Evaluating Models
In this guide, we will explore the evaluation network and the different parameters available and analysis.
Note
This guide assumes you have already set up your dataset and have an appropriate ground truth file. See Model Training for more details.
Running the evaluation network
To run the training network, we simply need to run the following in the command terminal:
pixi run evaluate
This runs the default settings with the example dataset included in the project directory. However, if we wanted to see what this would like with a custom dataset we can add the arguments in manually:
pixi run evaluate --dataset example --camera davis128 --reference example-reference --reference_places 100 --query example-query --query_places 100
Similar to the training, we define the --dataset and --camera we want to use, but we also still need to pass in the --reference
and --reference_places information so that LENS knows which model to import.
Additionally, any specifications made to --dims, --roi_dim, and --feature_multiplier must be included to ensure the evaluation
runs.
Hint
If training and evaluating on your own dataset, you can change the defaults in main.py to simplify command terminal execution.
A Recall@K caluclation will run to quantify how well your network performed based on the ground truth file provided.
This tells us we achieved a Recall@1 of 0.73, meaning when only allowing each query to match to a single reference we achieve 73% accuracy.
Ground truth tolerances
Our ground truth binary matrix assumes that every single query has a singular matching reference. This can be somewhat overly strict in terms of localization in real world scenarios.
We include a method for allowing a tolerance in the ground truth that is based on a fixed number of places:
pixi run evaluate --GT_tolerance 3
In the above, this will dilate the ground truth matrix to allow true positive matches to occur if the LENS network predicted a place that is + or - 3 places from the actual ground truth.
Hint
To enforce the strictest matching, set the --GT_tolerance to 0.
In our example dataset, if we set --GT_tolerance 0 we drastically reduce Recall@1 performance from 0.73 to 0.12.
Sequence matching
The length of the sequence matcher can be modified based on the distances between places in your images. Typically, but not always, a longer sequence length will enhance Recall@K performance whereas shorter lengths diminish accuracy.
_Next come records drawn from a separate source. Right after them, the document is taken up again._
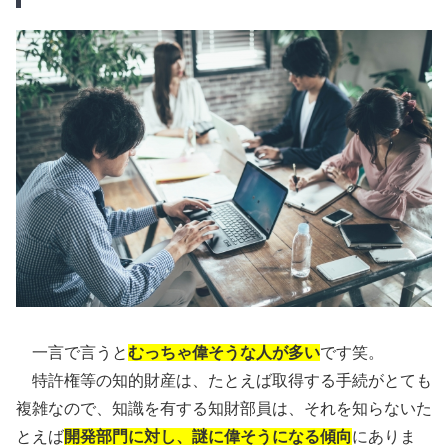
一言で言うと
むっちゃ偉そうな人が多い
です笑。
特許権等の知的財産は、たとえば取得する手続がとても
複雑なので、知識を有する知財部員は、それを知らないた
とえば
開発部門に対し、謎に偉そうになる傾向
にありま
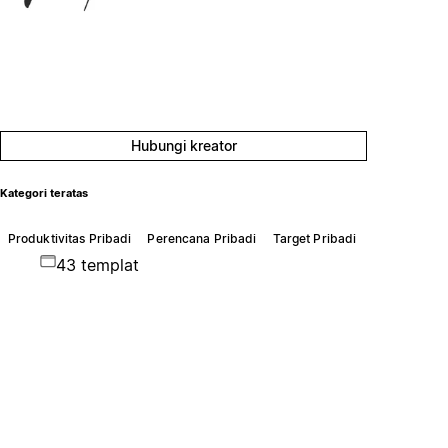
Hubungi kreator
Kategori teratas
Produktivitas Pribadi
Perencana Pribadi
Target Pribadi
43 templat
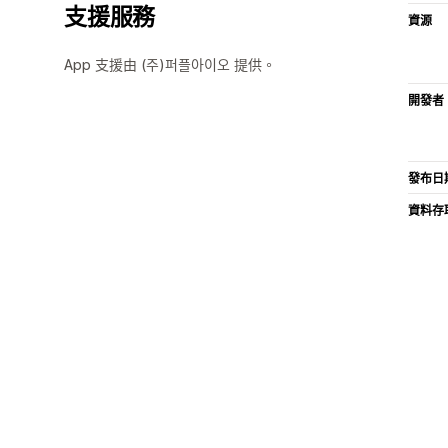
支援服務
資源
App 支援由 (주)퍼플아이오 提供。
開發者
發布日
資料存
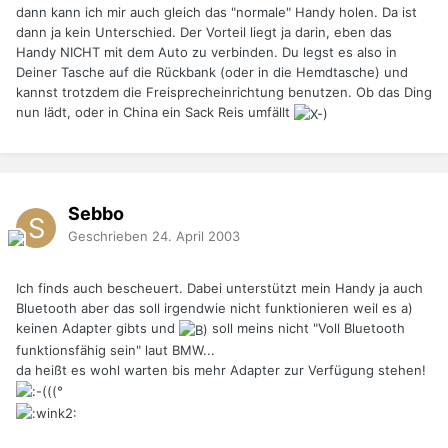
dann kann ich mir auch gleich das "normale" Handy holen. Da ist
dann ja kein Unterschied. Der Vorteil liegt ja darin, eben das
Handy NICHT mit dem Auto zu verbinden. Du legst es also in
Deiner Tasche auf die Rückbank (oder in die Hemdtasche) und
kannst trotzdem die Freisprecheinrichtung benutzen. Ob das Ding
nun lädt, oder in China ein Sack Reis umfällt
Sebbo
Geschrieben
24. April 2003
Ich finds auch bescheuert. Dabei unterstützt mein Handy ja auch
Bluetooth aber das soll irgendwie nicht funktionieren weil es a)
keinen Adapter gibts und
soll meins nicht "Voll Bluetooth
funktionsfähig sein" laut BMW...
da heißt es wohl warten bis mehr Adapter zur Verfügung stehen!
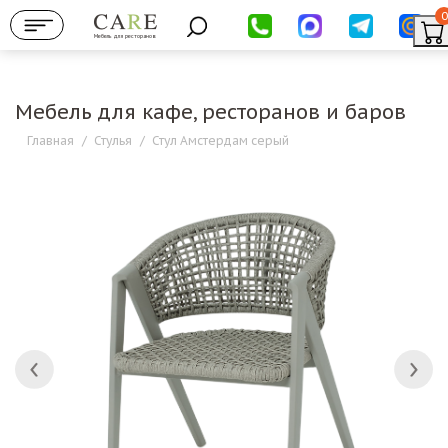
0
Мебель для ресторанов
Мебель для кафе, ресторанов и баров
Главная
/
Стулья
/
Стул Амстердам серый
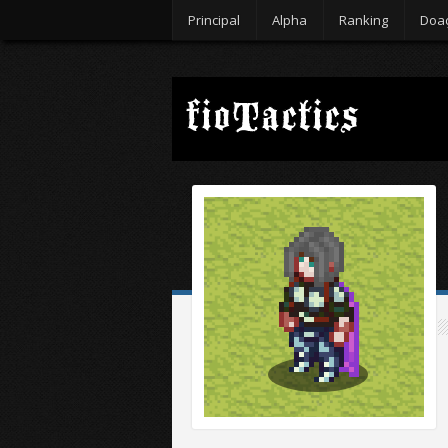
Principal
Alpha
Ranking
Doa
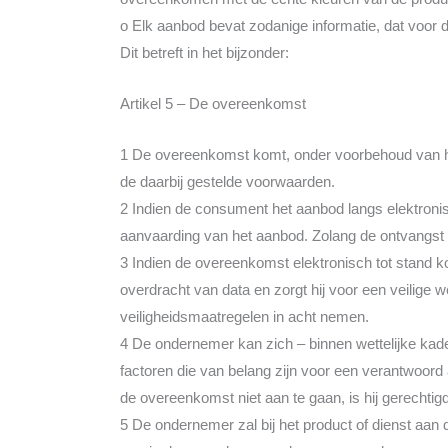
o Elk aanbod bevat zodanige informatie, dat voor d
Dit betreft in het bijzonder:
Artikel 5 – De overeenkomst
1 De overeenkomst komt, onder voorbehoud van he
de daarbij gestelde voorwaarden.
2 Indien de consument het aanbod langs elektroni
aanvaarding van het aanbod. Zolang de ontvangst
3 Indien de overeenkomst elektronisch tot stand k
overdracht van data en zorgt hij voor een veilig
veiligheidsmaatregelen in acht nemen.
4 De ondernemer kan zich – binnen wettelijke kader
factoren die van belang zijn voor een verantwoo
de overeenkomst niet aan te gaan, is hij gerechtig
5 De ondernemer zal bij het product of dienst aan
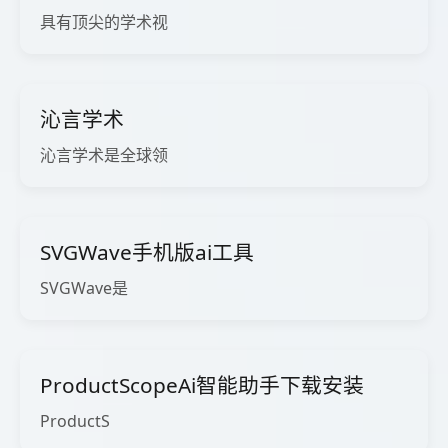
具有顶尖的学术视
沁言学术
沁言学术是全球领
SVGWave手机版ai工具
SVGWave是
ProductScopeAi智能助手下载安装
ProductS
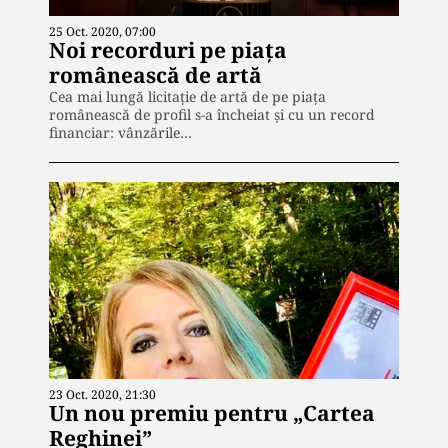
25 Oct. 2020, 07:00
Noi recorduri pe piața
românească de artă
Cea mai lungă licitație de artă de pe piața
românească de profil s-a încheiat și cu un record
financiar: vânzările…
23 Oct. 2020, 21:30
Un nou premiu pentru „Cartea
Reghinei”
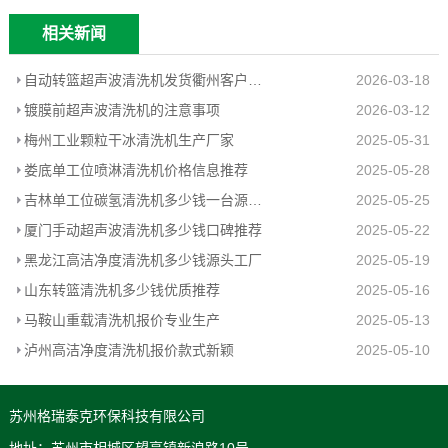
相关新闻
自动转篮超声波清洗机发货衢州客户工厂
2026-03-18
镀膜前超声波清洗机的注意事项
2026-03-12
梅州工业颗粒干冰清洗机生产厂家
2025-05-31
娄底单工位喷淋清洗机价格信息推荐
2025-05-28
吉林单工位碳氢清洗机多少钱一台源头工厂
2025-05-25
厦门手动超声波清洗机多少钱口碑推荐
2025-05-22
黑龙江高洁净度清洗机多少钱源头工厂
2025-05-19
山东转篮清洗机多少钱优质推荐
2025-05-16
马鞍山重载清洗机报价专业生产
2025-05-13
泸州高洁净度清洗机报价款式新颖
2025-05-10
苏州格瑞泰克环保科技有限公司
地址：苏州市相城区望亭镇新浪路10号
In the case of LENS, especially in terms of the pixel selection methodology, sequence matching is required to achieve sufficient accuracy.
To modify the sequence length, we use the --sequence_length argument which will adjust how many places to highlight sequential information for:
pixi run evaluate --sequence_length 3
This will set the sequence length to be 3 places. If we compare Recall@1 performance when --sequence_length 0 is used, we see a drop from
0.73 to 0.55.
Important
Sequence length is a user choosable parameter that ultimately depends on the downstream application. It would be advisable in any work to run an ablation study on the effects of sequence length on performance. Longer sequence lengths can sometimes reverse performance gains.
Results output & saving
The results from running the LENS evaluation are automatically stored in the ./lens/output/ folder. The type of results that are stored depend
on the evaluations run.
Each time the LENS evaluation is run, a unique folder that is date and timestamped is generated to avoid overwriting information.
Standard outputs from LENS are a .log file consisting of the command terminal output, a .png image of the similarity and
ground truth matrices, as well as a high quality .pdf of the similarity matrix showing the ground truth and corresponding matches.
Additional evaluations
Additional evaluations are all stored in the same output folder described above.
Visualize similarity matrix
We can see the matrix of output spikes from LENS directly to observe visually how the model performed:
pixi run evaluate --sim_mat
The colorbar represents the number of output spikes from the LENS model, higher spikes indicate highler similarity between query and reference, and vice versa.
Precision-Recall curve
We can also output a Precision-Recall curve into a .json file by using the --pr_curve argument:
pixi run evaluate --PR_curve
Sum of absolute differences
We can also compare to a baseline method built in to LENS, the sum-of-absolute-differences, to see how well it relatively performs:
pixi run evaluate --sad